【プロ野球】楽天・釜田佳直、投手人生のきっかけは斎藤佑樹

  • 谷上史朗●文 text by Tanigami Shiro
  • photo by Nikkan sports

 最後に、田中と斎藤にまつわるエピソードをもうひとつ。夏の甲子園のあと、釜田は進学かプロ志望かで最後まで進路を決めかねていた。「僕らの世代ではナンバーワン」と認めていた日大三高の吉永健太朗が早々に進学の意志を表明したこともあり、「あの吉永でも進学するのなら……」と進学に傾いていた。しかし、大学で過ごす4年間と、プロで過ごす4年間のメリット、デメリットを考えたとき、頭に浮かんだのは中学1年の夏に見た、ふたりのその後だった。

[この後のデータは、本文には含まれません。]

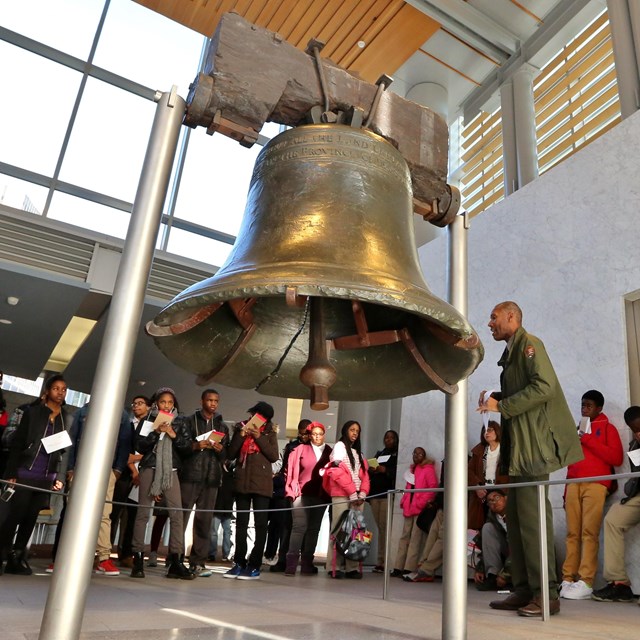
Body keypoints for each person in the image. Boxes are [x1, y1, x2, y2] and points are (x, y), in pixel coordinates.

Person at [478, 301, 582, 617]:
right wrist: (497, 397)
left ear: (512, 317)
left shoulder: (530, 345)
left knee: (534, 521)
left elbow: (545, 387)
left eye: (494, 317)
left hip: (535, 449)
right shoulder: (510, 354)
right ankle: (523, 589)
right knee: (519, 522)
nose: (489, 323)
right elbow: (521, 392)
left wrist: (503, 407)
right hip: (521, 450)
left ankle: (546, 595)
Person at [0, 375, 72, 575]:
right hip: (25, 471)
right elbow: (17, 443)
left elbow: (64, 451)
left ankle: (18, 557)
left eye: (64, 389)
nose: (60, 392)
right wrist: (11, 472)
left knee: (30, 518)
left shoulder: (67, 418)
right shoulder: (33, 413)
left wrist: (59, 476)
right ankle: (2, 554)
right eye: (56, 388)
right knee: (13, 516)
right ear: (47, 391)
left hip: (46, 476)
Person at [50, 400, 131, 575]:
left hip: (107, 469)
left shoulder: (123, 416)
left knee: (104, 513)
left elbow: (124, 444)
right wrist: (70, 468)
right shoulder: (82, 412)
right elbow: (71, 442)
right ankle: (62, 557)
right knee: (72, 512)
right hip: (81, 466)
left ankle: (103, 558)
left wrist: (117, 470)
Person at [560, 390, 623, 600]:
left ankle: (586, 581)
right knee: (572, 533)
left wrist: (587, 439)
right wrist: (567, 488)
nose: (584, 409)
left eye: (589, 406)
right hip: (574, 484)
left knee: (589, 533)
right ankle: (567, 578)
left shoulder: (608, 428)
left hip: (596, 485)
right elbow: (571, 461)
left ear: (599, 408)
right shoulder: (577, 430)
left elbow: (615, 457)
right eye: (582, 405)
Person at [130, 387, 194, 580]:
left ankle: (176, 560)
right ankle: (138, 559)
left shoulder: (180, 421)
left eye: (170, 403)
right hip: (150, 467)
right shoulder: (148, 420)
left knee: (176, 514)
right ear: (156, 403)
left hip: (171, 470)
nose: (166, 405)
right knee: (143, 513)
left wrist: (173, 435)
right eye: (163, 402)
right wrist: (156, 433)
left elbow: (187, 447)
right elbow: (139, 446)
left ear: (174, 405)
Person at [223, 401, 279, 581]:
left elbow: (273, 455)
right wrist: (241, 434)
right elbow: (231, 454)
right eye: (255, 415)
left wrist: (259, 436)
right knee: (241, 523)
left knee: (261, 525)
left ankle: (254, 564)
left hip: (262, 485)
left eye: (261, 417)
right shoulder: (240, 427)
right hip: (242, 482)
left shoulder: (270, 432)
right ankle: (239, 562)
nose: (256, 419)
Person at [591, 405, 640, 603]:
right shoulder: (634, 445)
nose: (638, 433)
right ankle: (619, 583)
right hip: (637, 496)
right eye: (634, 429)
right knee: (612, 519)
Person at [180, 388, 228, 577]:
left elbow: (226, 455)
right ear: (202, 401)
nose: (213, 404)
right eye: (210, 400)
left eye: (216, 401)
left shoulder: (222, 426)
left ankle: (198, 561)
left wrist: (219, 448)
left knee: (204, 521)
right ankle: (174, 558)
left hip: (211, 477)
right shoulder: (189, 421)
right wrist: (195, 445)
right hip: (191, 474)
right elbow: (180, 446)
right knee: (181, 518)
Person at [323, 420, 370, 579]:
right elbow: (336, 473)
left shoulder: (358, 453)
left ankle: (352, 567)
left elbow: (365, 477)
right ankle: (334, 566)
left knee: (356, 532)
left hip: (357, 497)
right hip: (342, 495)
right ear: (345, 430)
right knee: (338, 530)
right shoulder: (339, 448)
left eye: (357, 430)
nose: (355, 433)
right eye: (352, 429)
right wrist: (352, 493)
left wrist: (362, 494)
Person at [284, 421, 332, 575]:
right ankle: (290, 565)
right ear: (310, 435)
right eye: (314, 434)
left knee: (314, 530)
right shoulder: (300, 449)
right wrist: (292, 489)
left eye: (320, 434)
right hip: (301, 494)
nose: (317, 436)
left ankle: (307, 565)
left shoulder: (330, 452)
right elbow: (290, 471)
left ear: (324, 435)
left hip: (321, 496)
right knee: (299, 527)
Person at [111, 395, 150, 568]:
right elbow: (122, 449)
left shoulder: (151, 427)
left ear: (149, 407)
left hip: (142, 475)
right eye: (134, 403)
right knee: (114, 513)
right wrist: (133, 468)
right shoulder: (126, 424)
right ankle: (103, 551)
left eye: (140, 403)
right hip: (123, 474)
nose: (136, 406)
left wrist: (139, 460)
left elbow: (150, 452)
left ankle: (126, 553)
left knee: (133, 517)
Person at [267, 419, 311, 572]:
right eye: (302, 432)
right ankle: (283, 559)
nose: (305, 436)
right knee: (286, 527)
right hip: (291, 491)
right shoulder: (292, 447)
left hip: (308, 492)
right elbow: (286, 469)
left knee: (307, 528)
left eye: (308, 432)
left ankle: (305, 561)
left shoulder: (315, 448)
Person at [389, 447, 437, 577]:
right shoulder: (412, 469)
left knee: (415, 538)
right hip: (409, 507)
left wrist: (421, 502)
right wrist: (404, 501)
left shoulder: (428, 469)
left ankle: (409, 567)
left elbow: (432, 488)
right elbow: (408, 488)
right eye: (414, 453)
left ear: (424, 455)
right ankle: (398, 566)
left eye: (420, 453)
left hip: (419, 508)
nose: (416, 455)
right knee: (404, 537)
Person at [467, 420, 508, 531]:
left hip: (501, 491)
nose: (486, 433)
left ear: (497, 431)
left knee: (503, 526)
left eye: (490, 430)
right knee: (480, 525)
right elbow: (469, 470)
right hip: (482, 492)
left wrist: (505, 492)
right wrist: (477, 486)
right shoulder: (479, 450)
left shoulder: (506, 449)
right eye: (484, 431)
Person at [367, 429, 398, 573]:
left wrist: (385, 470)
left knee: (386, 529)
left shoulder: (397, 455)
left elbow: (395, 473)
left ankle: (386, 561)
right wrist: (372, 469)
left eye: (391, 438)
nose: (388, 440)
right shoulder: (379, 454)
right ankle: (380, 560)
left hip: (387, 495)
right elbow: (369, 470)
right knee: (380, 528)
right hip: (375, 495)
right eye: (386, 437)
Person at [474, 488, 510, 591]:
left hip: (522, 555)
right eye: (490, 501)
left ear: (505, 498)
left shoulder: (515, 512)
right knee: (487, 528)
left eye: (497, 498)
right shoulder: (492, 517)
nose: (494, 502)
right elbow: (486, 546)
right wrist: (480, 569)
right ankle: (493, 575)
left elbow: (519, 547)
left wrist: (505, 574)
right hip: (506, 553)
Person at [209, 460, 235, 562]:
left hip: (225, 507)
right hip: (221, 507)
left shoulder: (231, 476)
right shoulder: (221, 474)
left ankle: (224, 553)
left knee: (224, 532)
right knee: (217, 532)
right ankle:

「ちょうど決断に迷っていた時、田中投手と斎藤投手がプロの世界ではじめて投げ合ったんです。田中投手が勝ったんですけど、その試合から、ぼんやりながら答えが見えた気がして……。斎藤投手は今も変わらず好きですけど、その後の活躍やプロでの実績を見たら、田中投手に惹かれますね。1試合で18三振を取ったり……凄すぎます」

 これはプロ志望届けを出した直後に聞いた言葉だが、今やその田中と同じユニフォームを着てマウンドに立つ。初勝利の試合後、星野仙一監督は「(田中)将大みたいに成長してほしい」と期待を込めたあと、四球の走者を残しての降板に「7回までしっかり抑えないといけない」と注文も忘れなかった。これも課題を与える程に成長できる釜田の資質を見抜いてのことだろう。まだ半分以上も残るシーズンを終えた時、経験を力に変えられる男はどこまで大きくなっているのか。そして近い将来を思えば、憧れの田中のライバルになっているかも――そこまで想像させる何とも楽しみなルーキーの登場だ。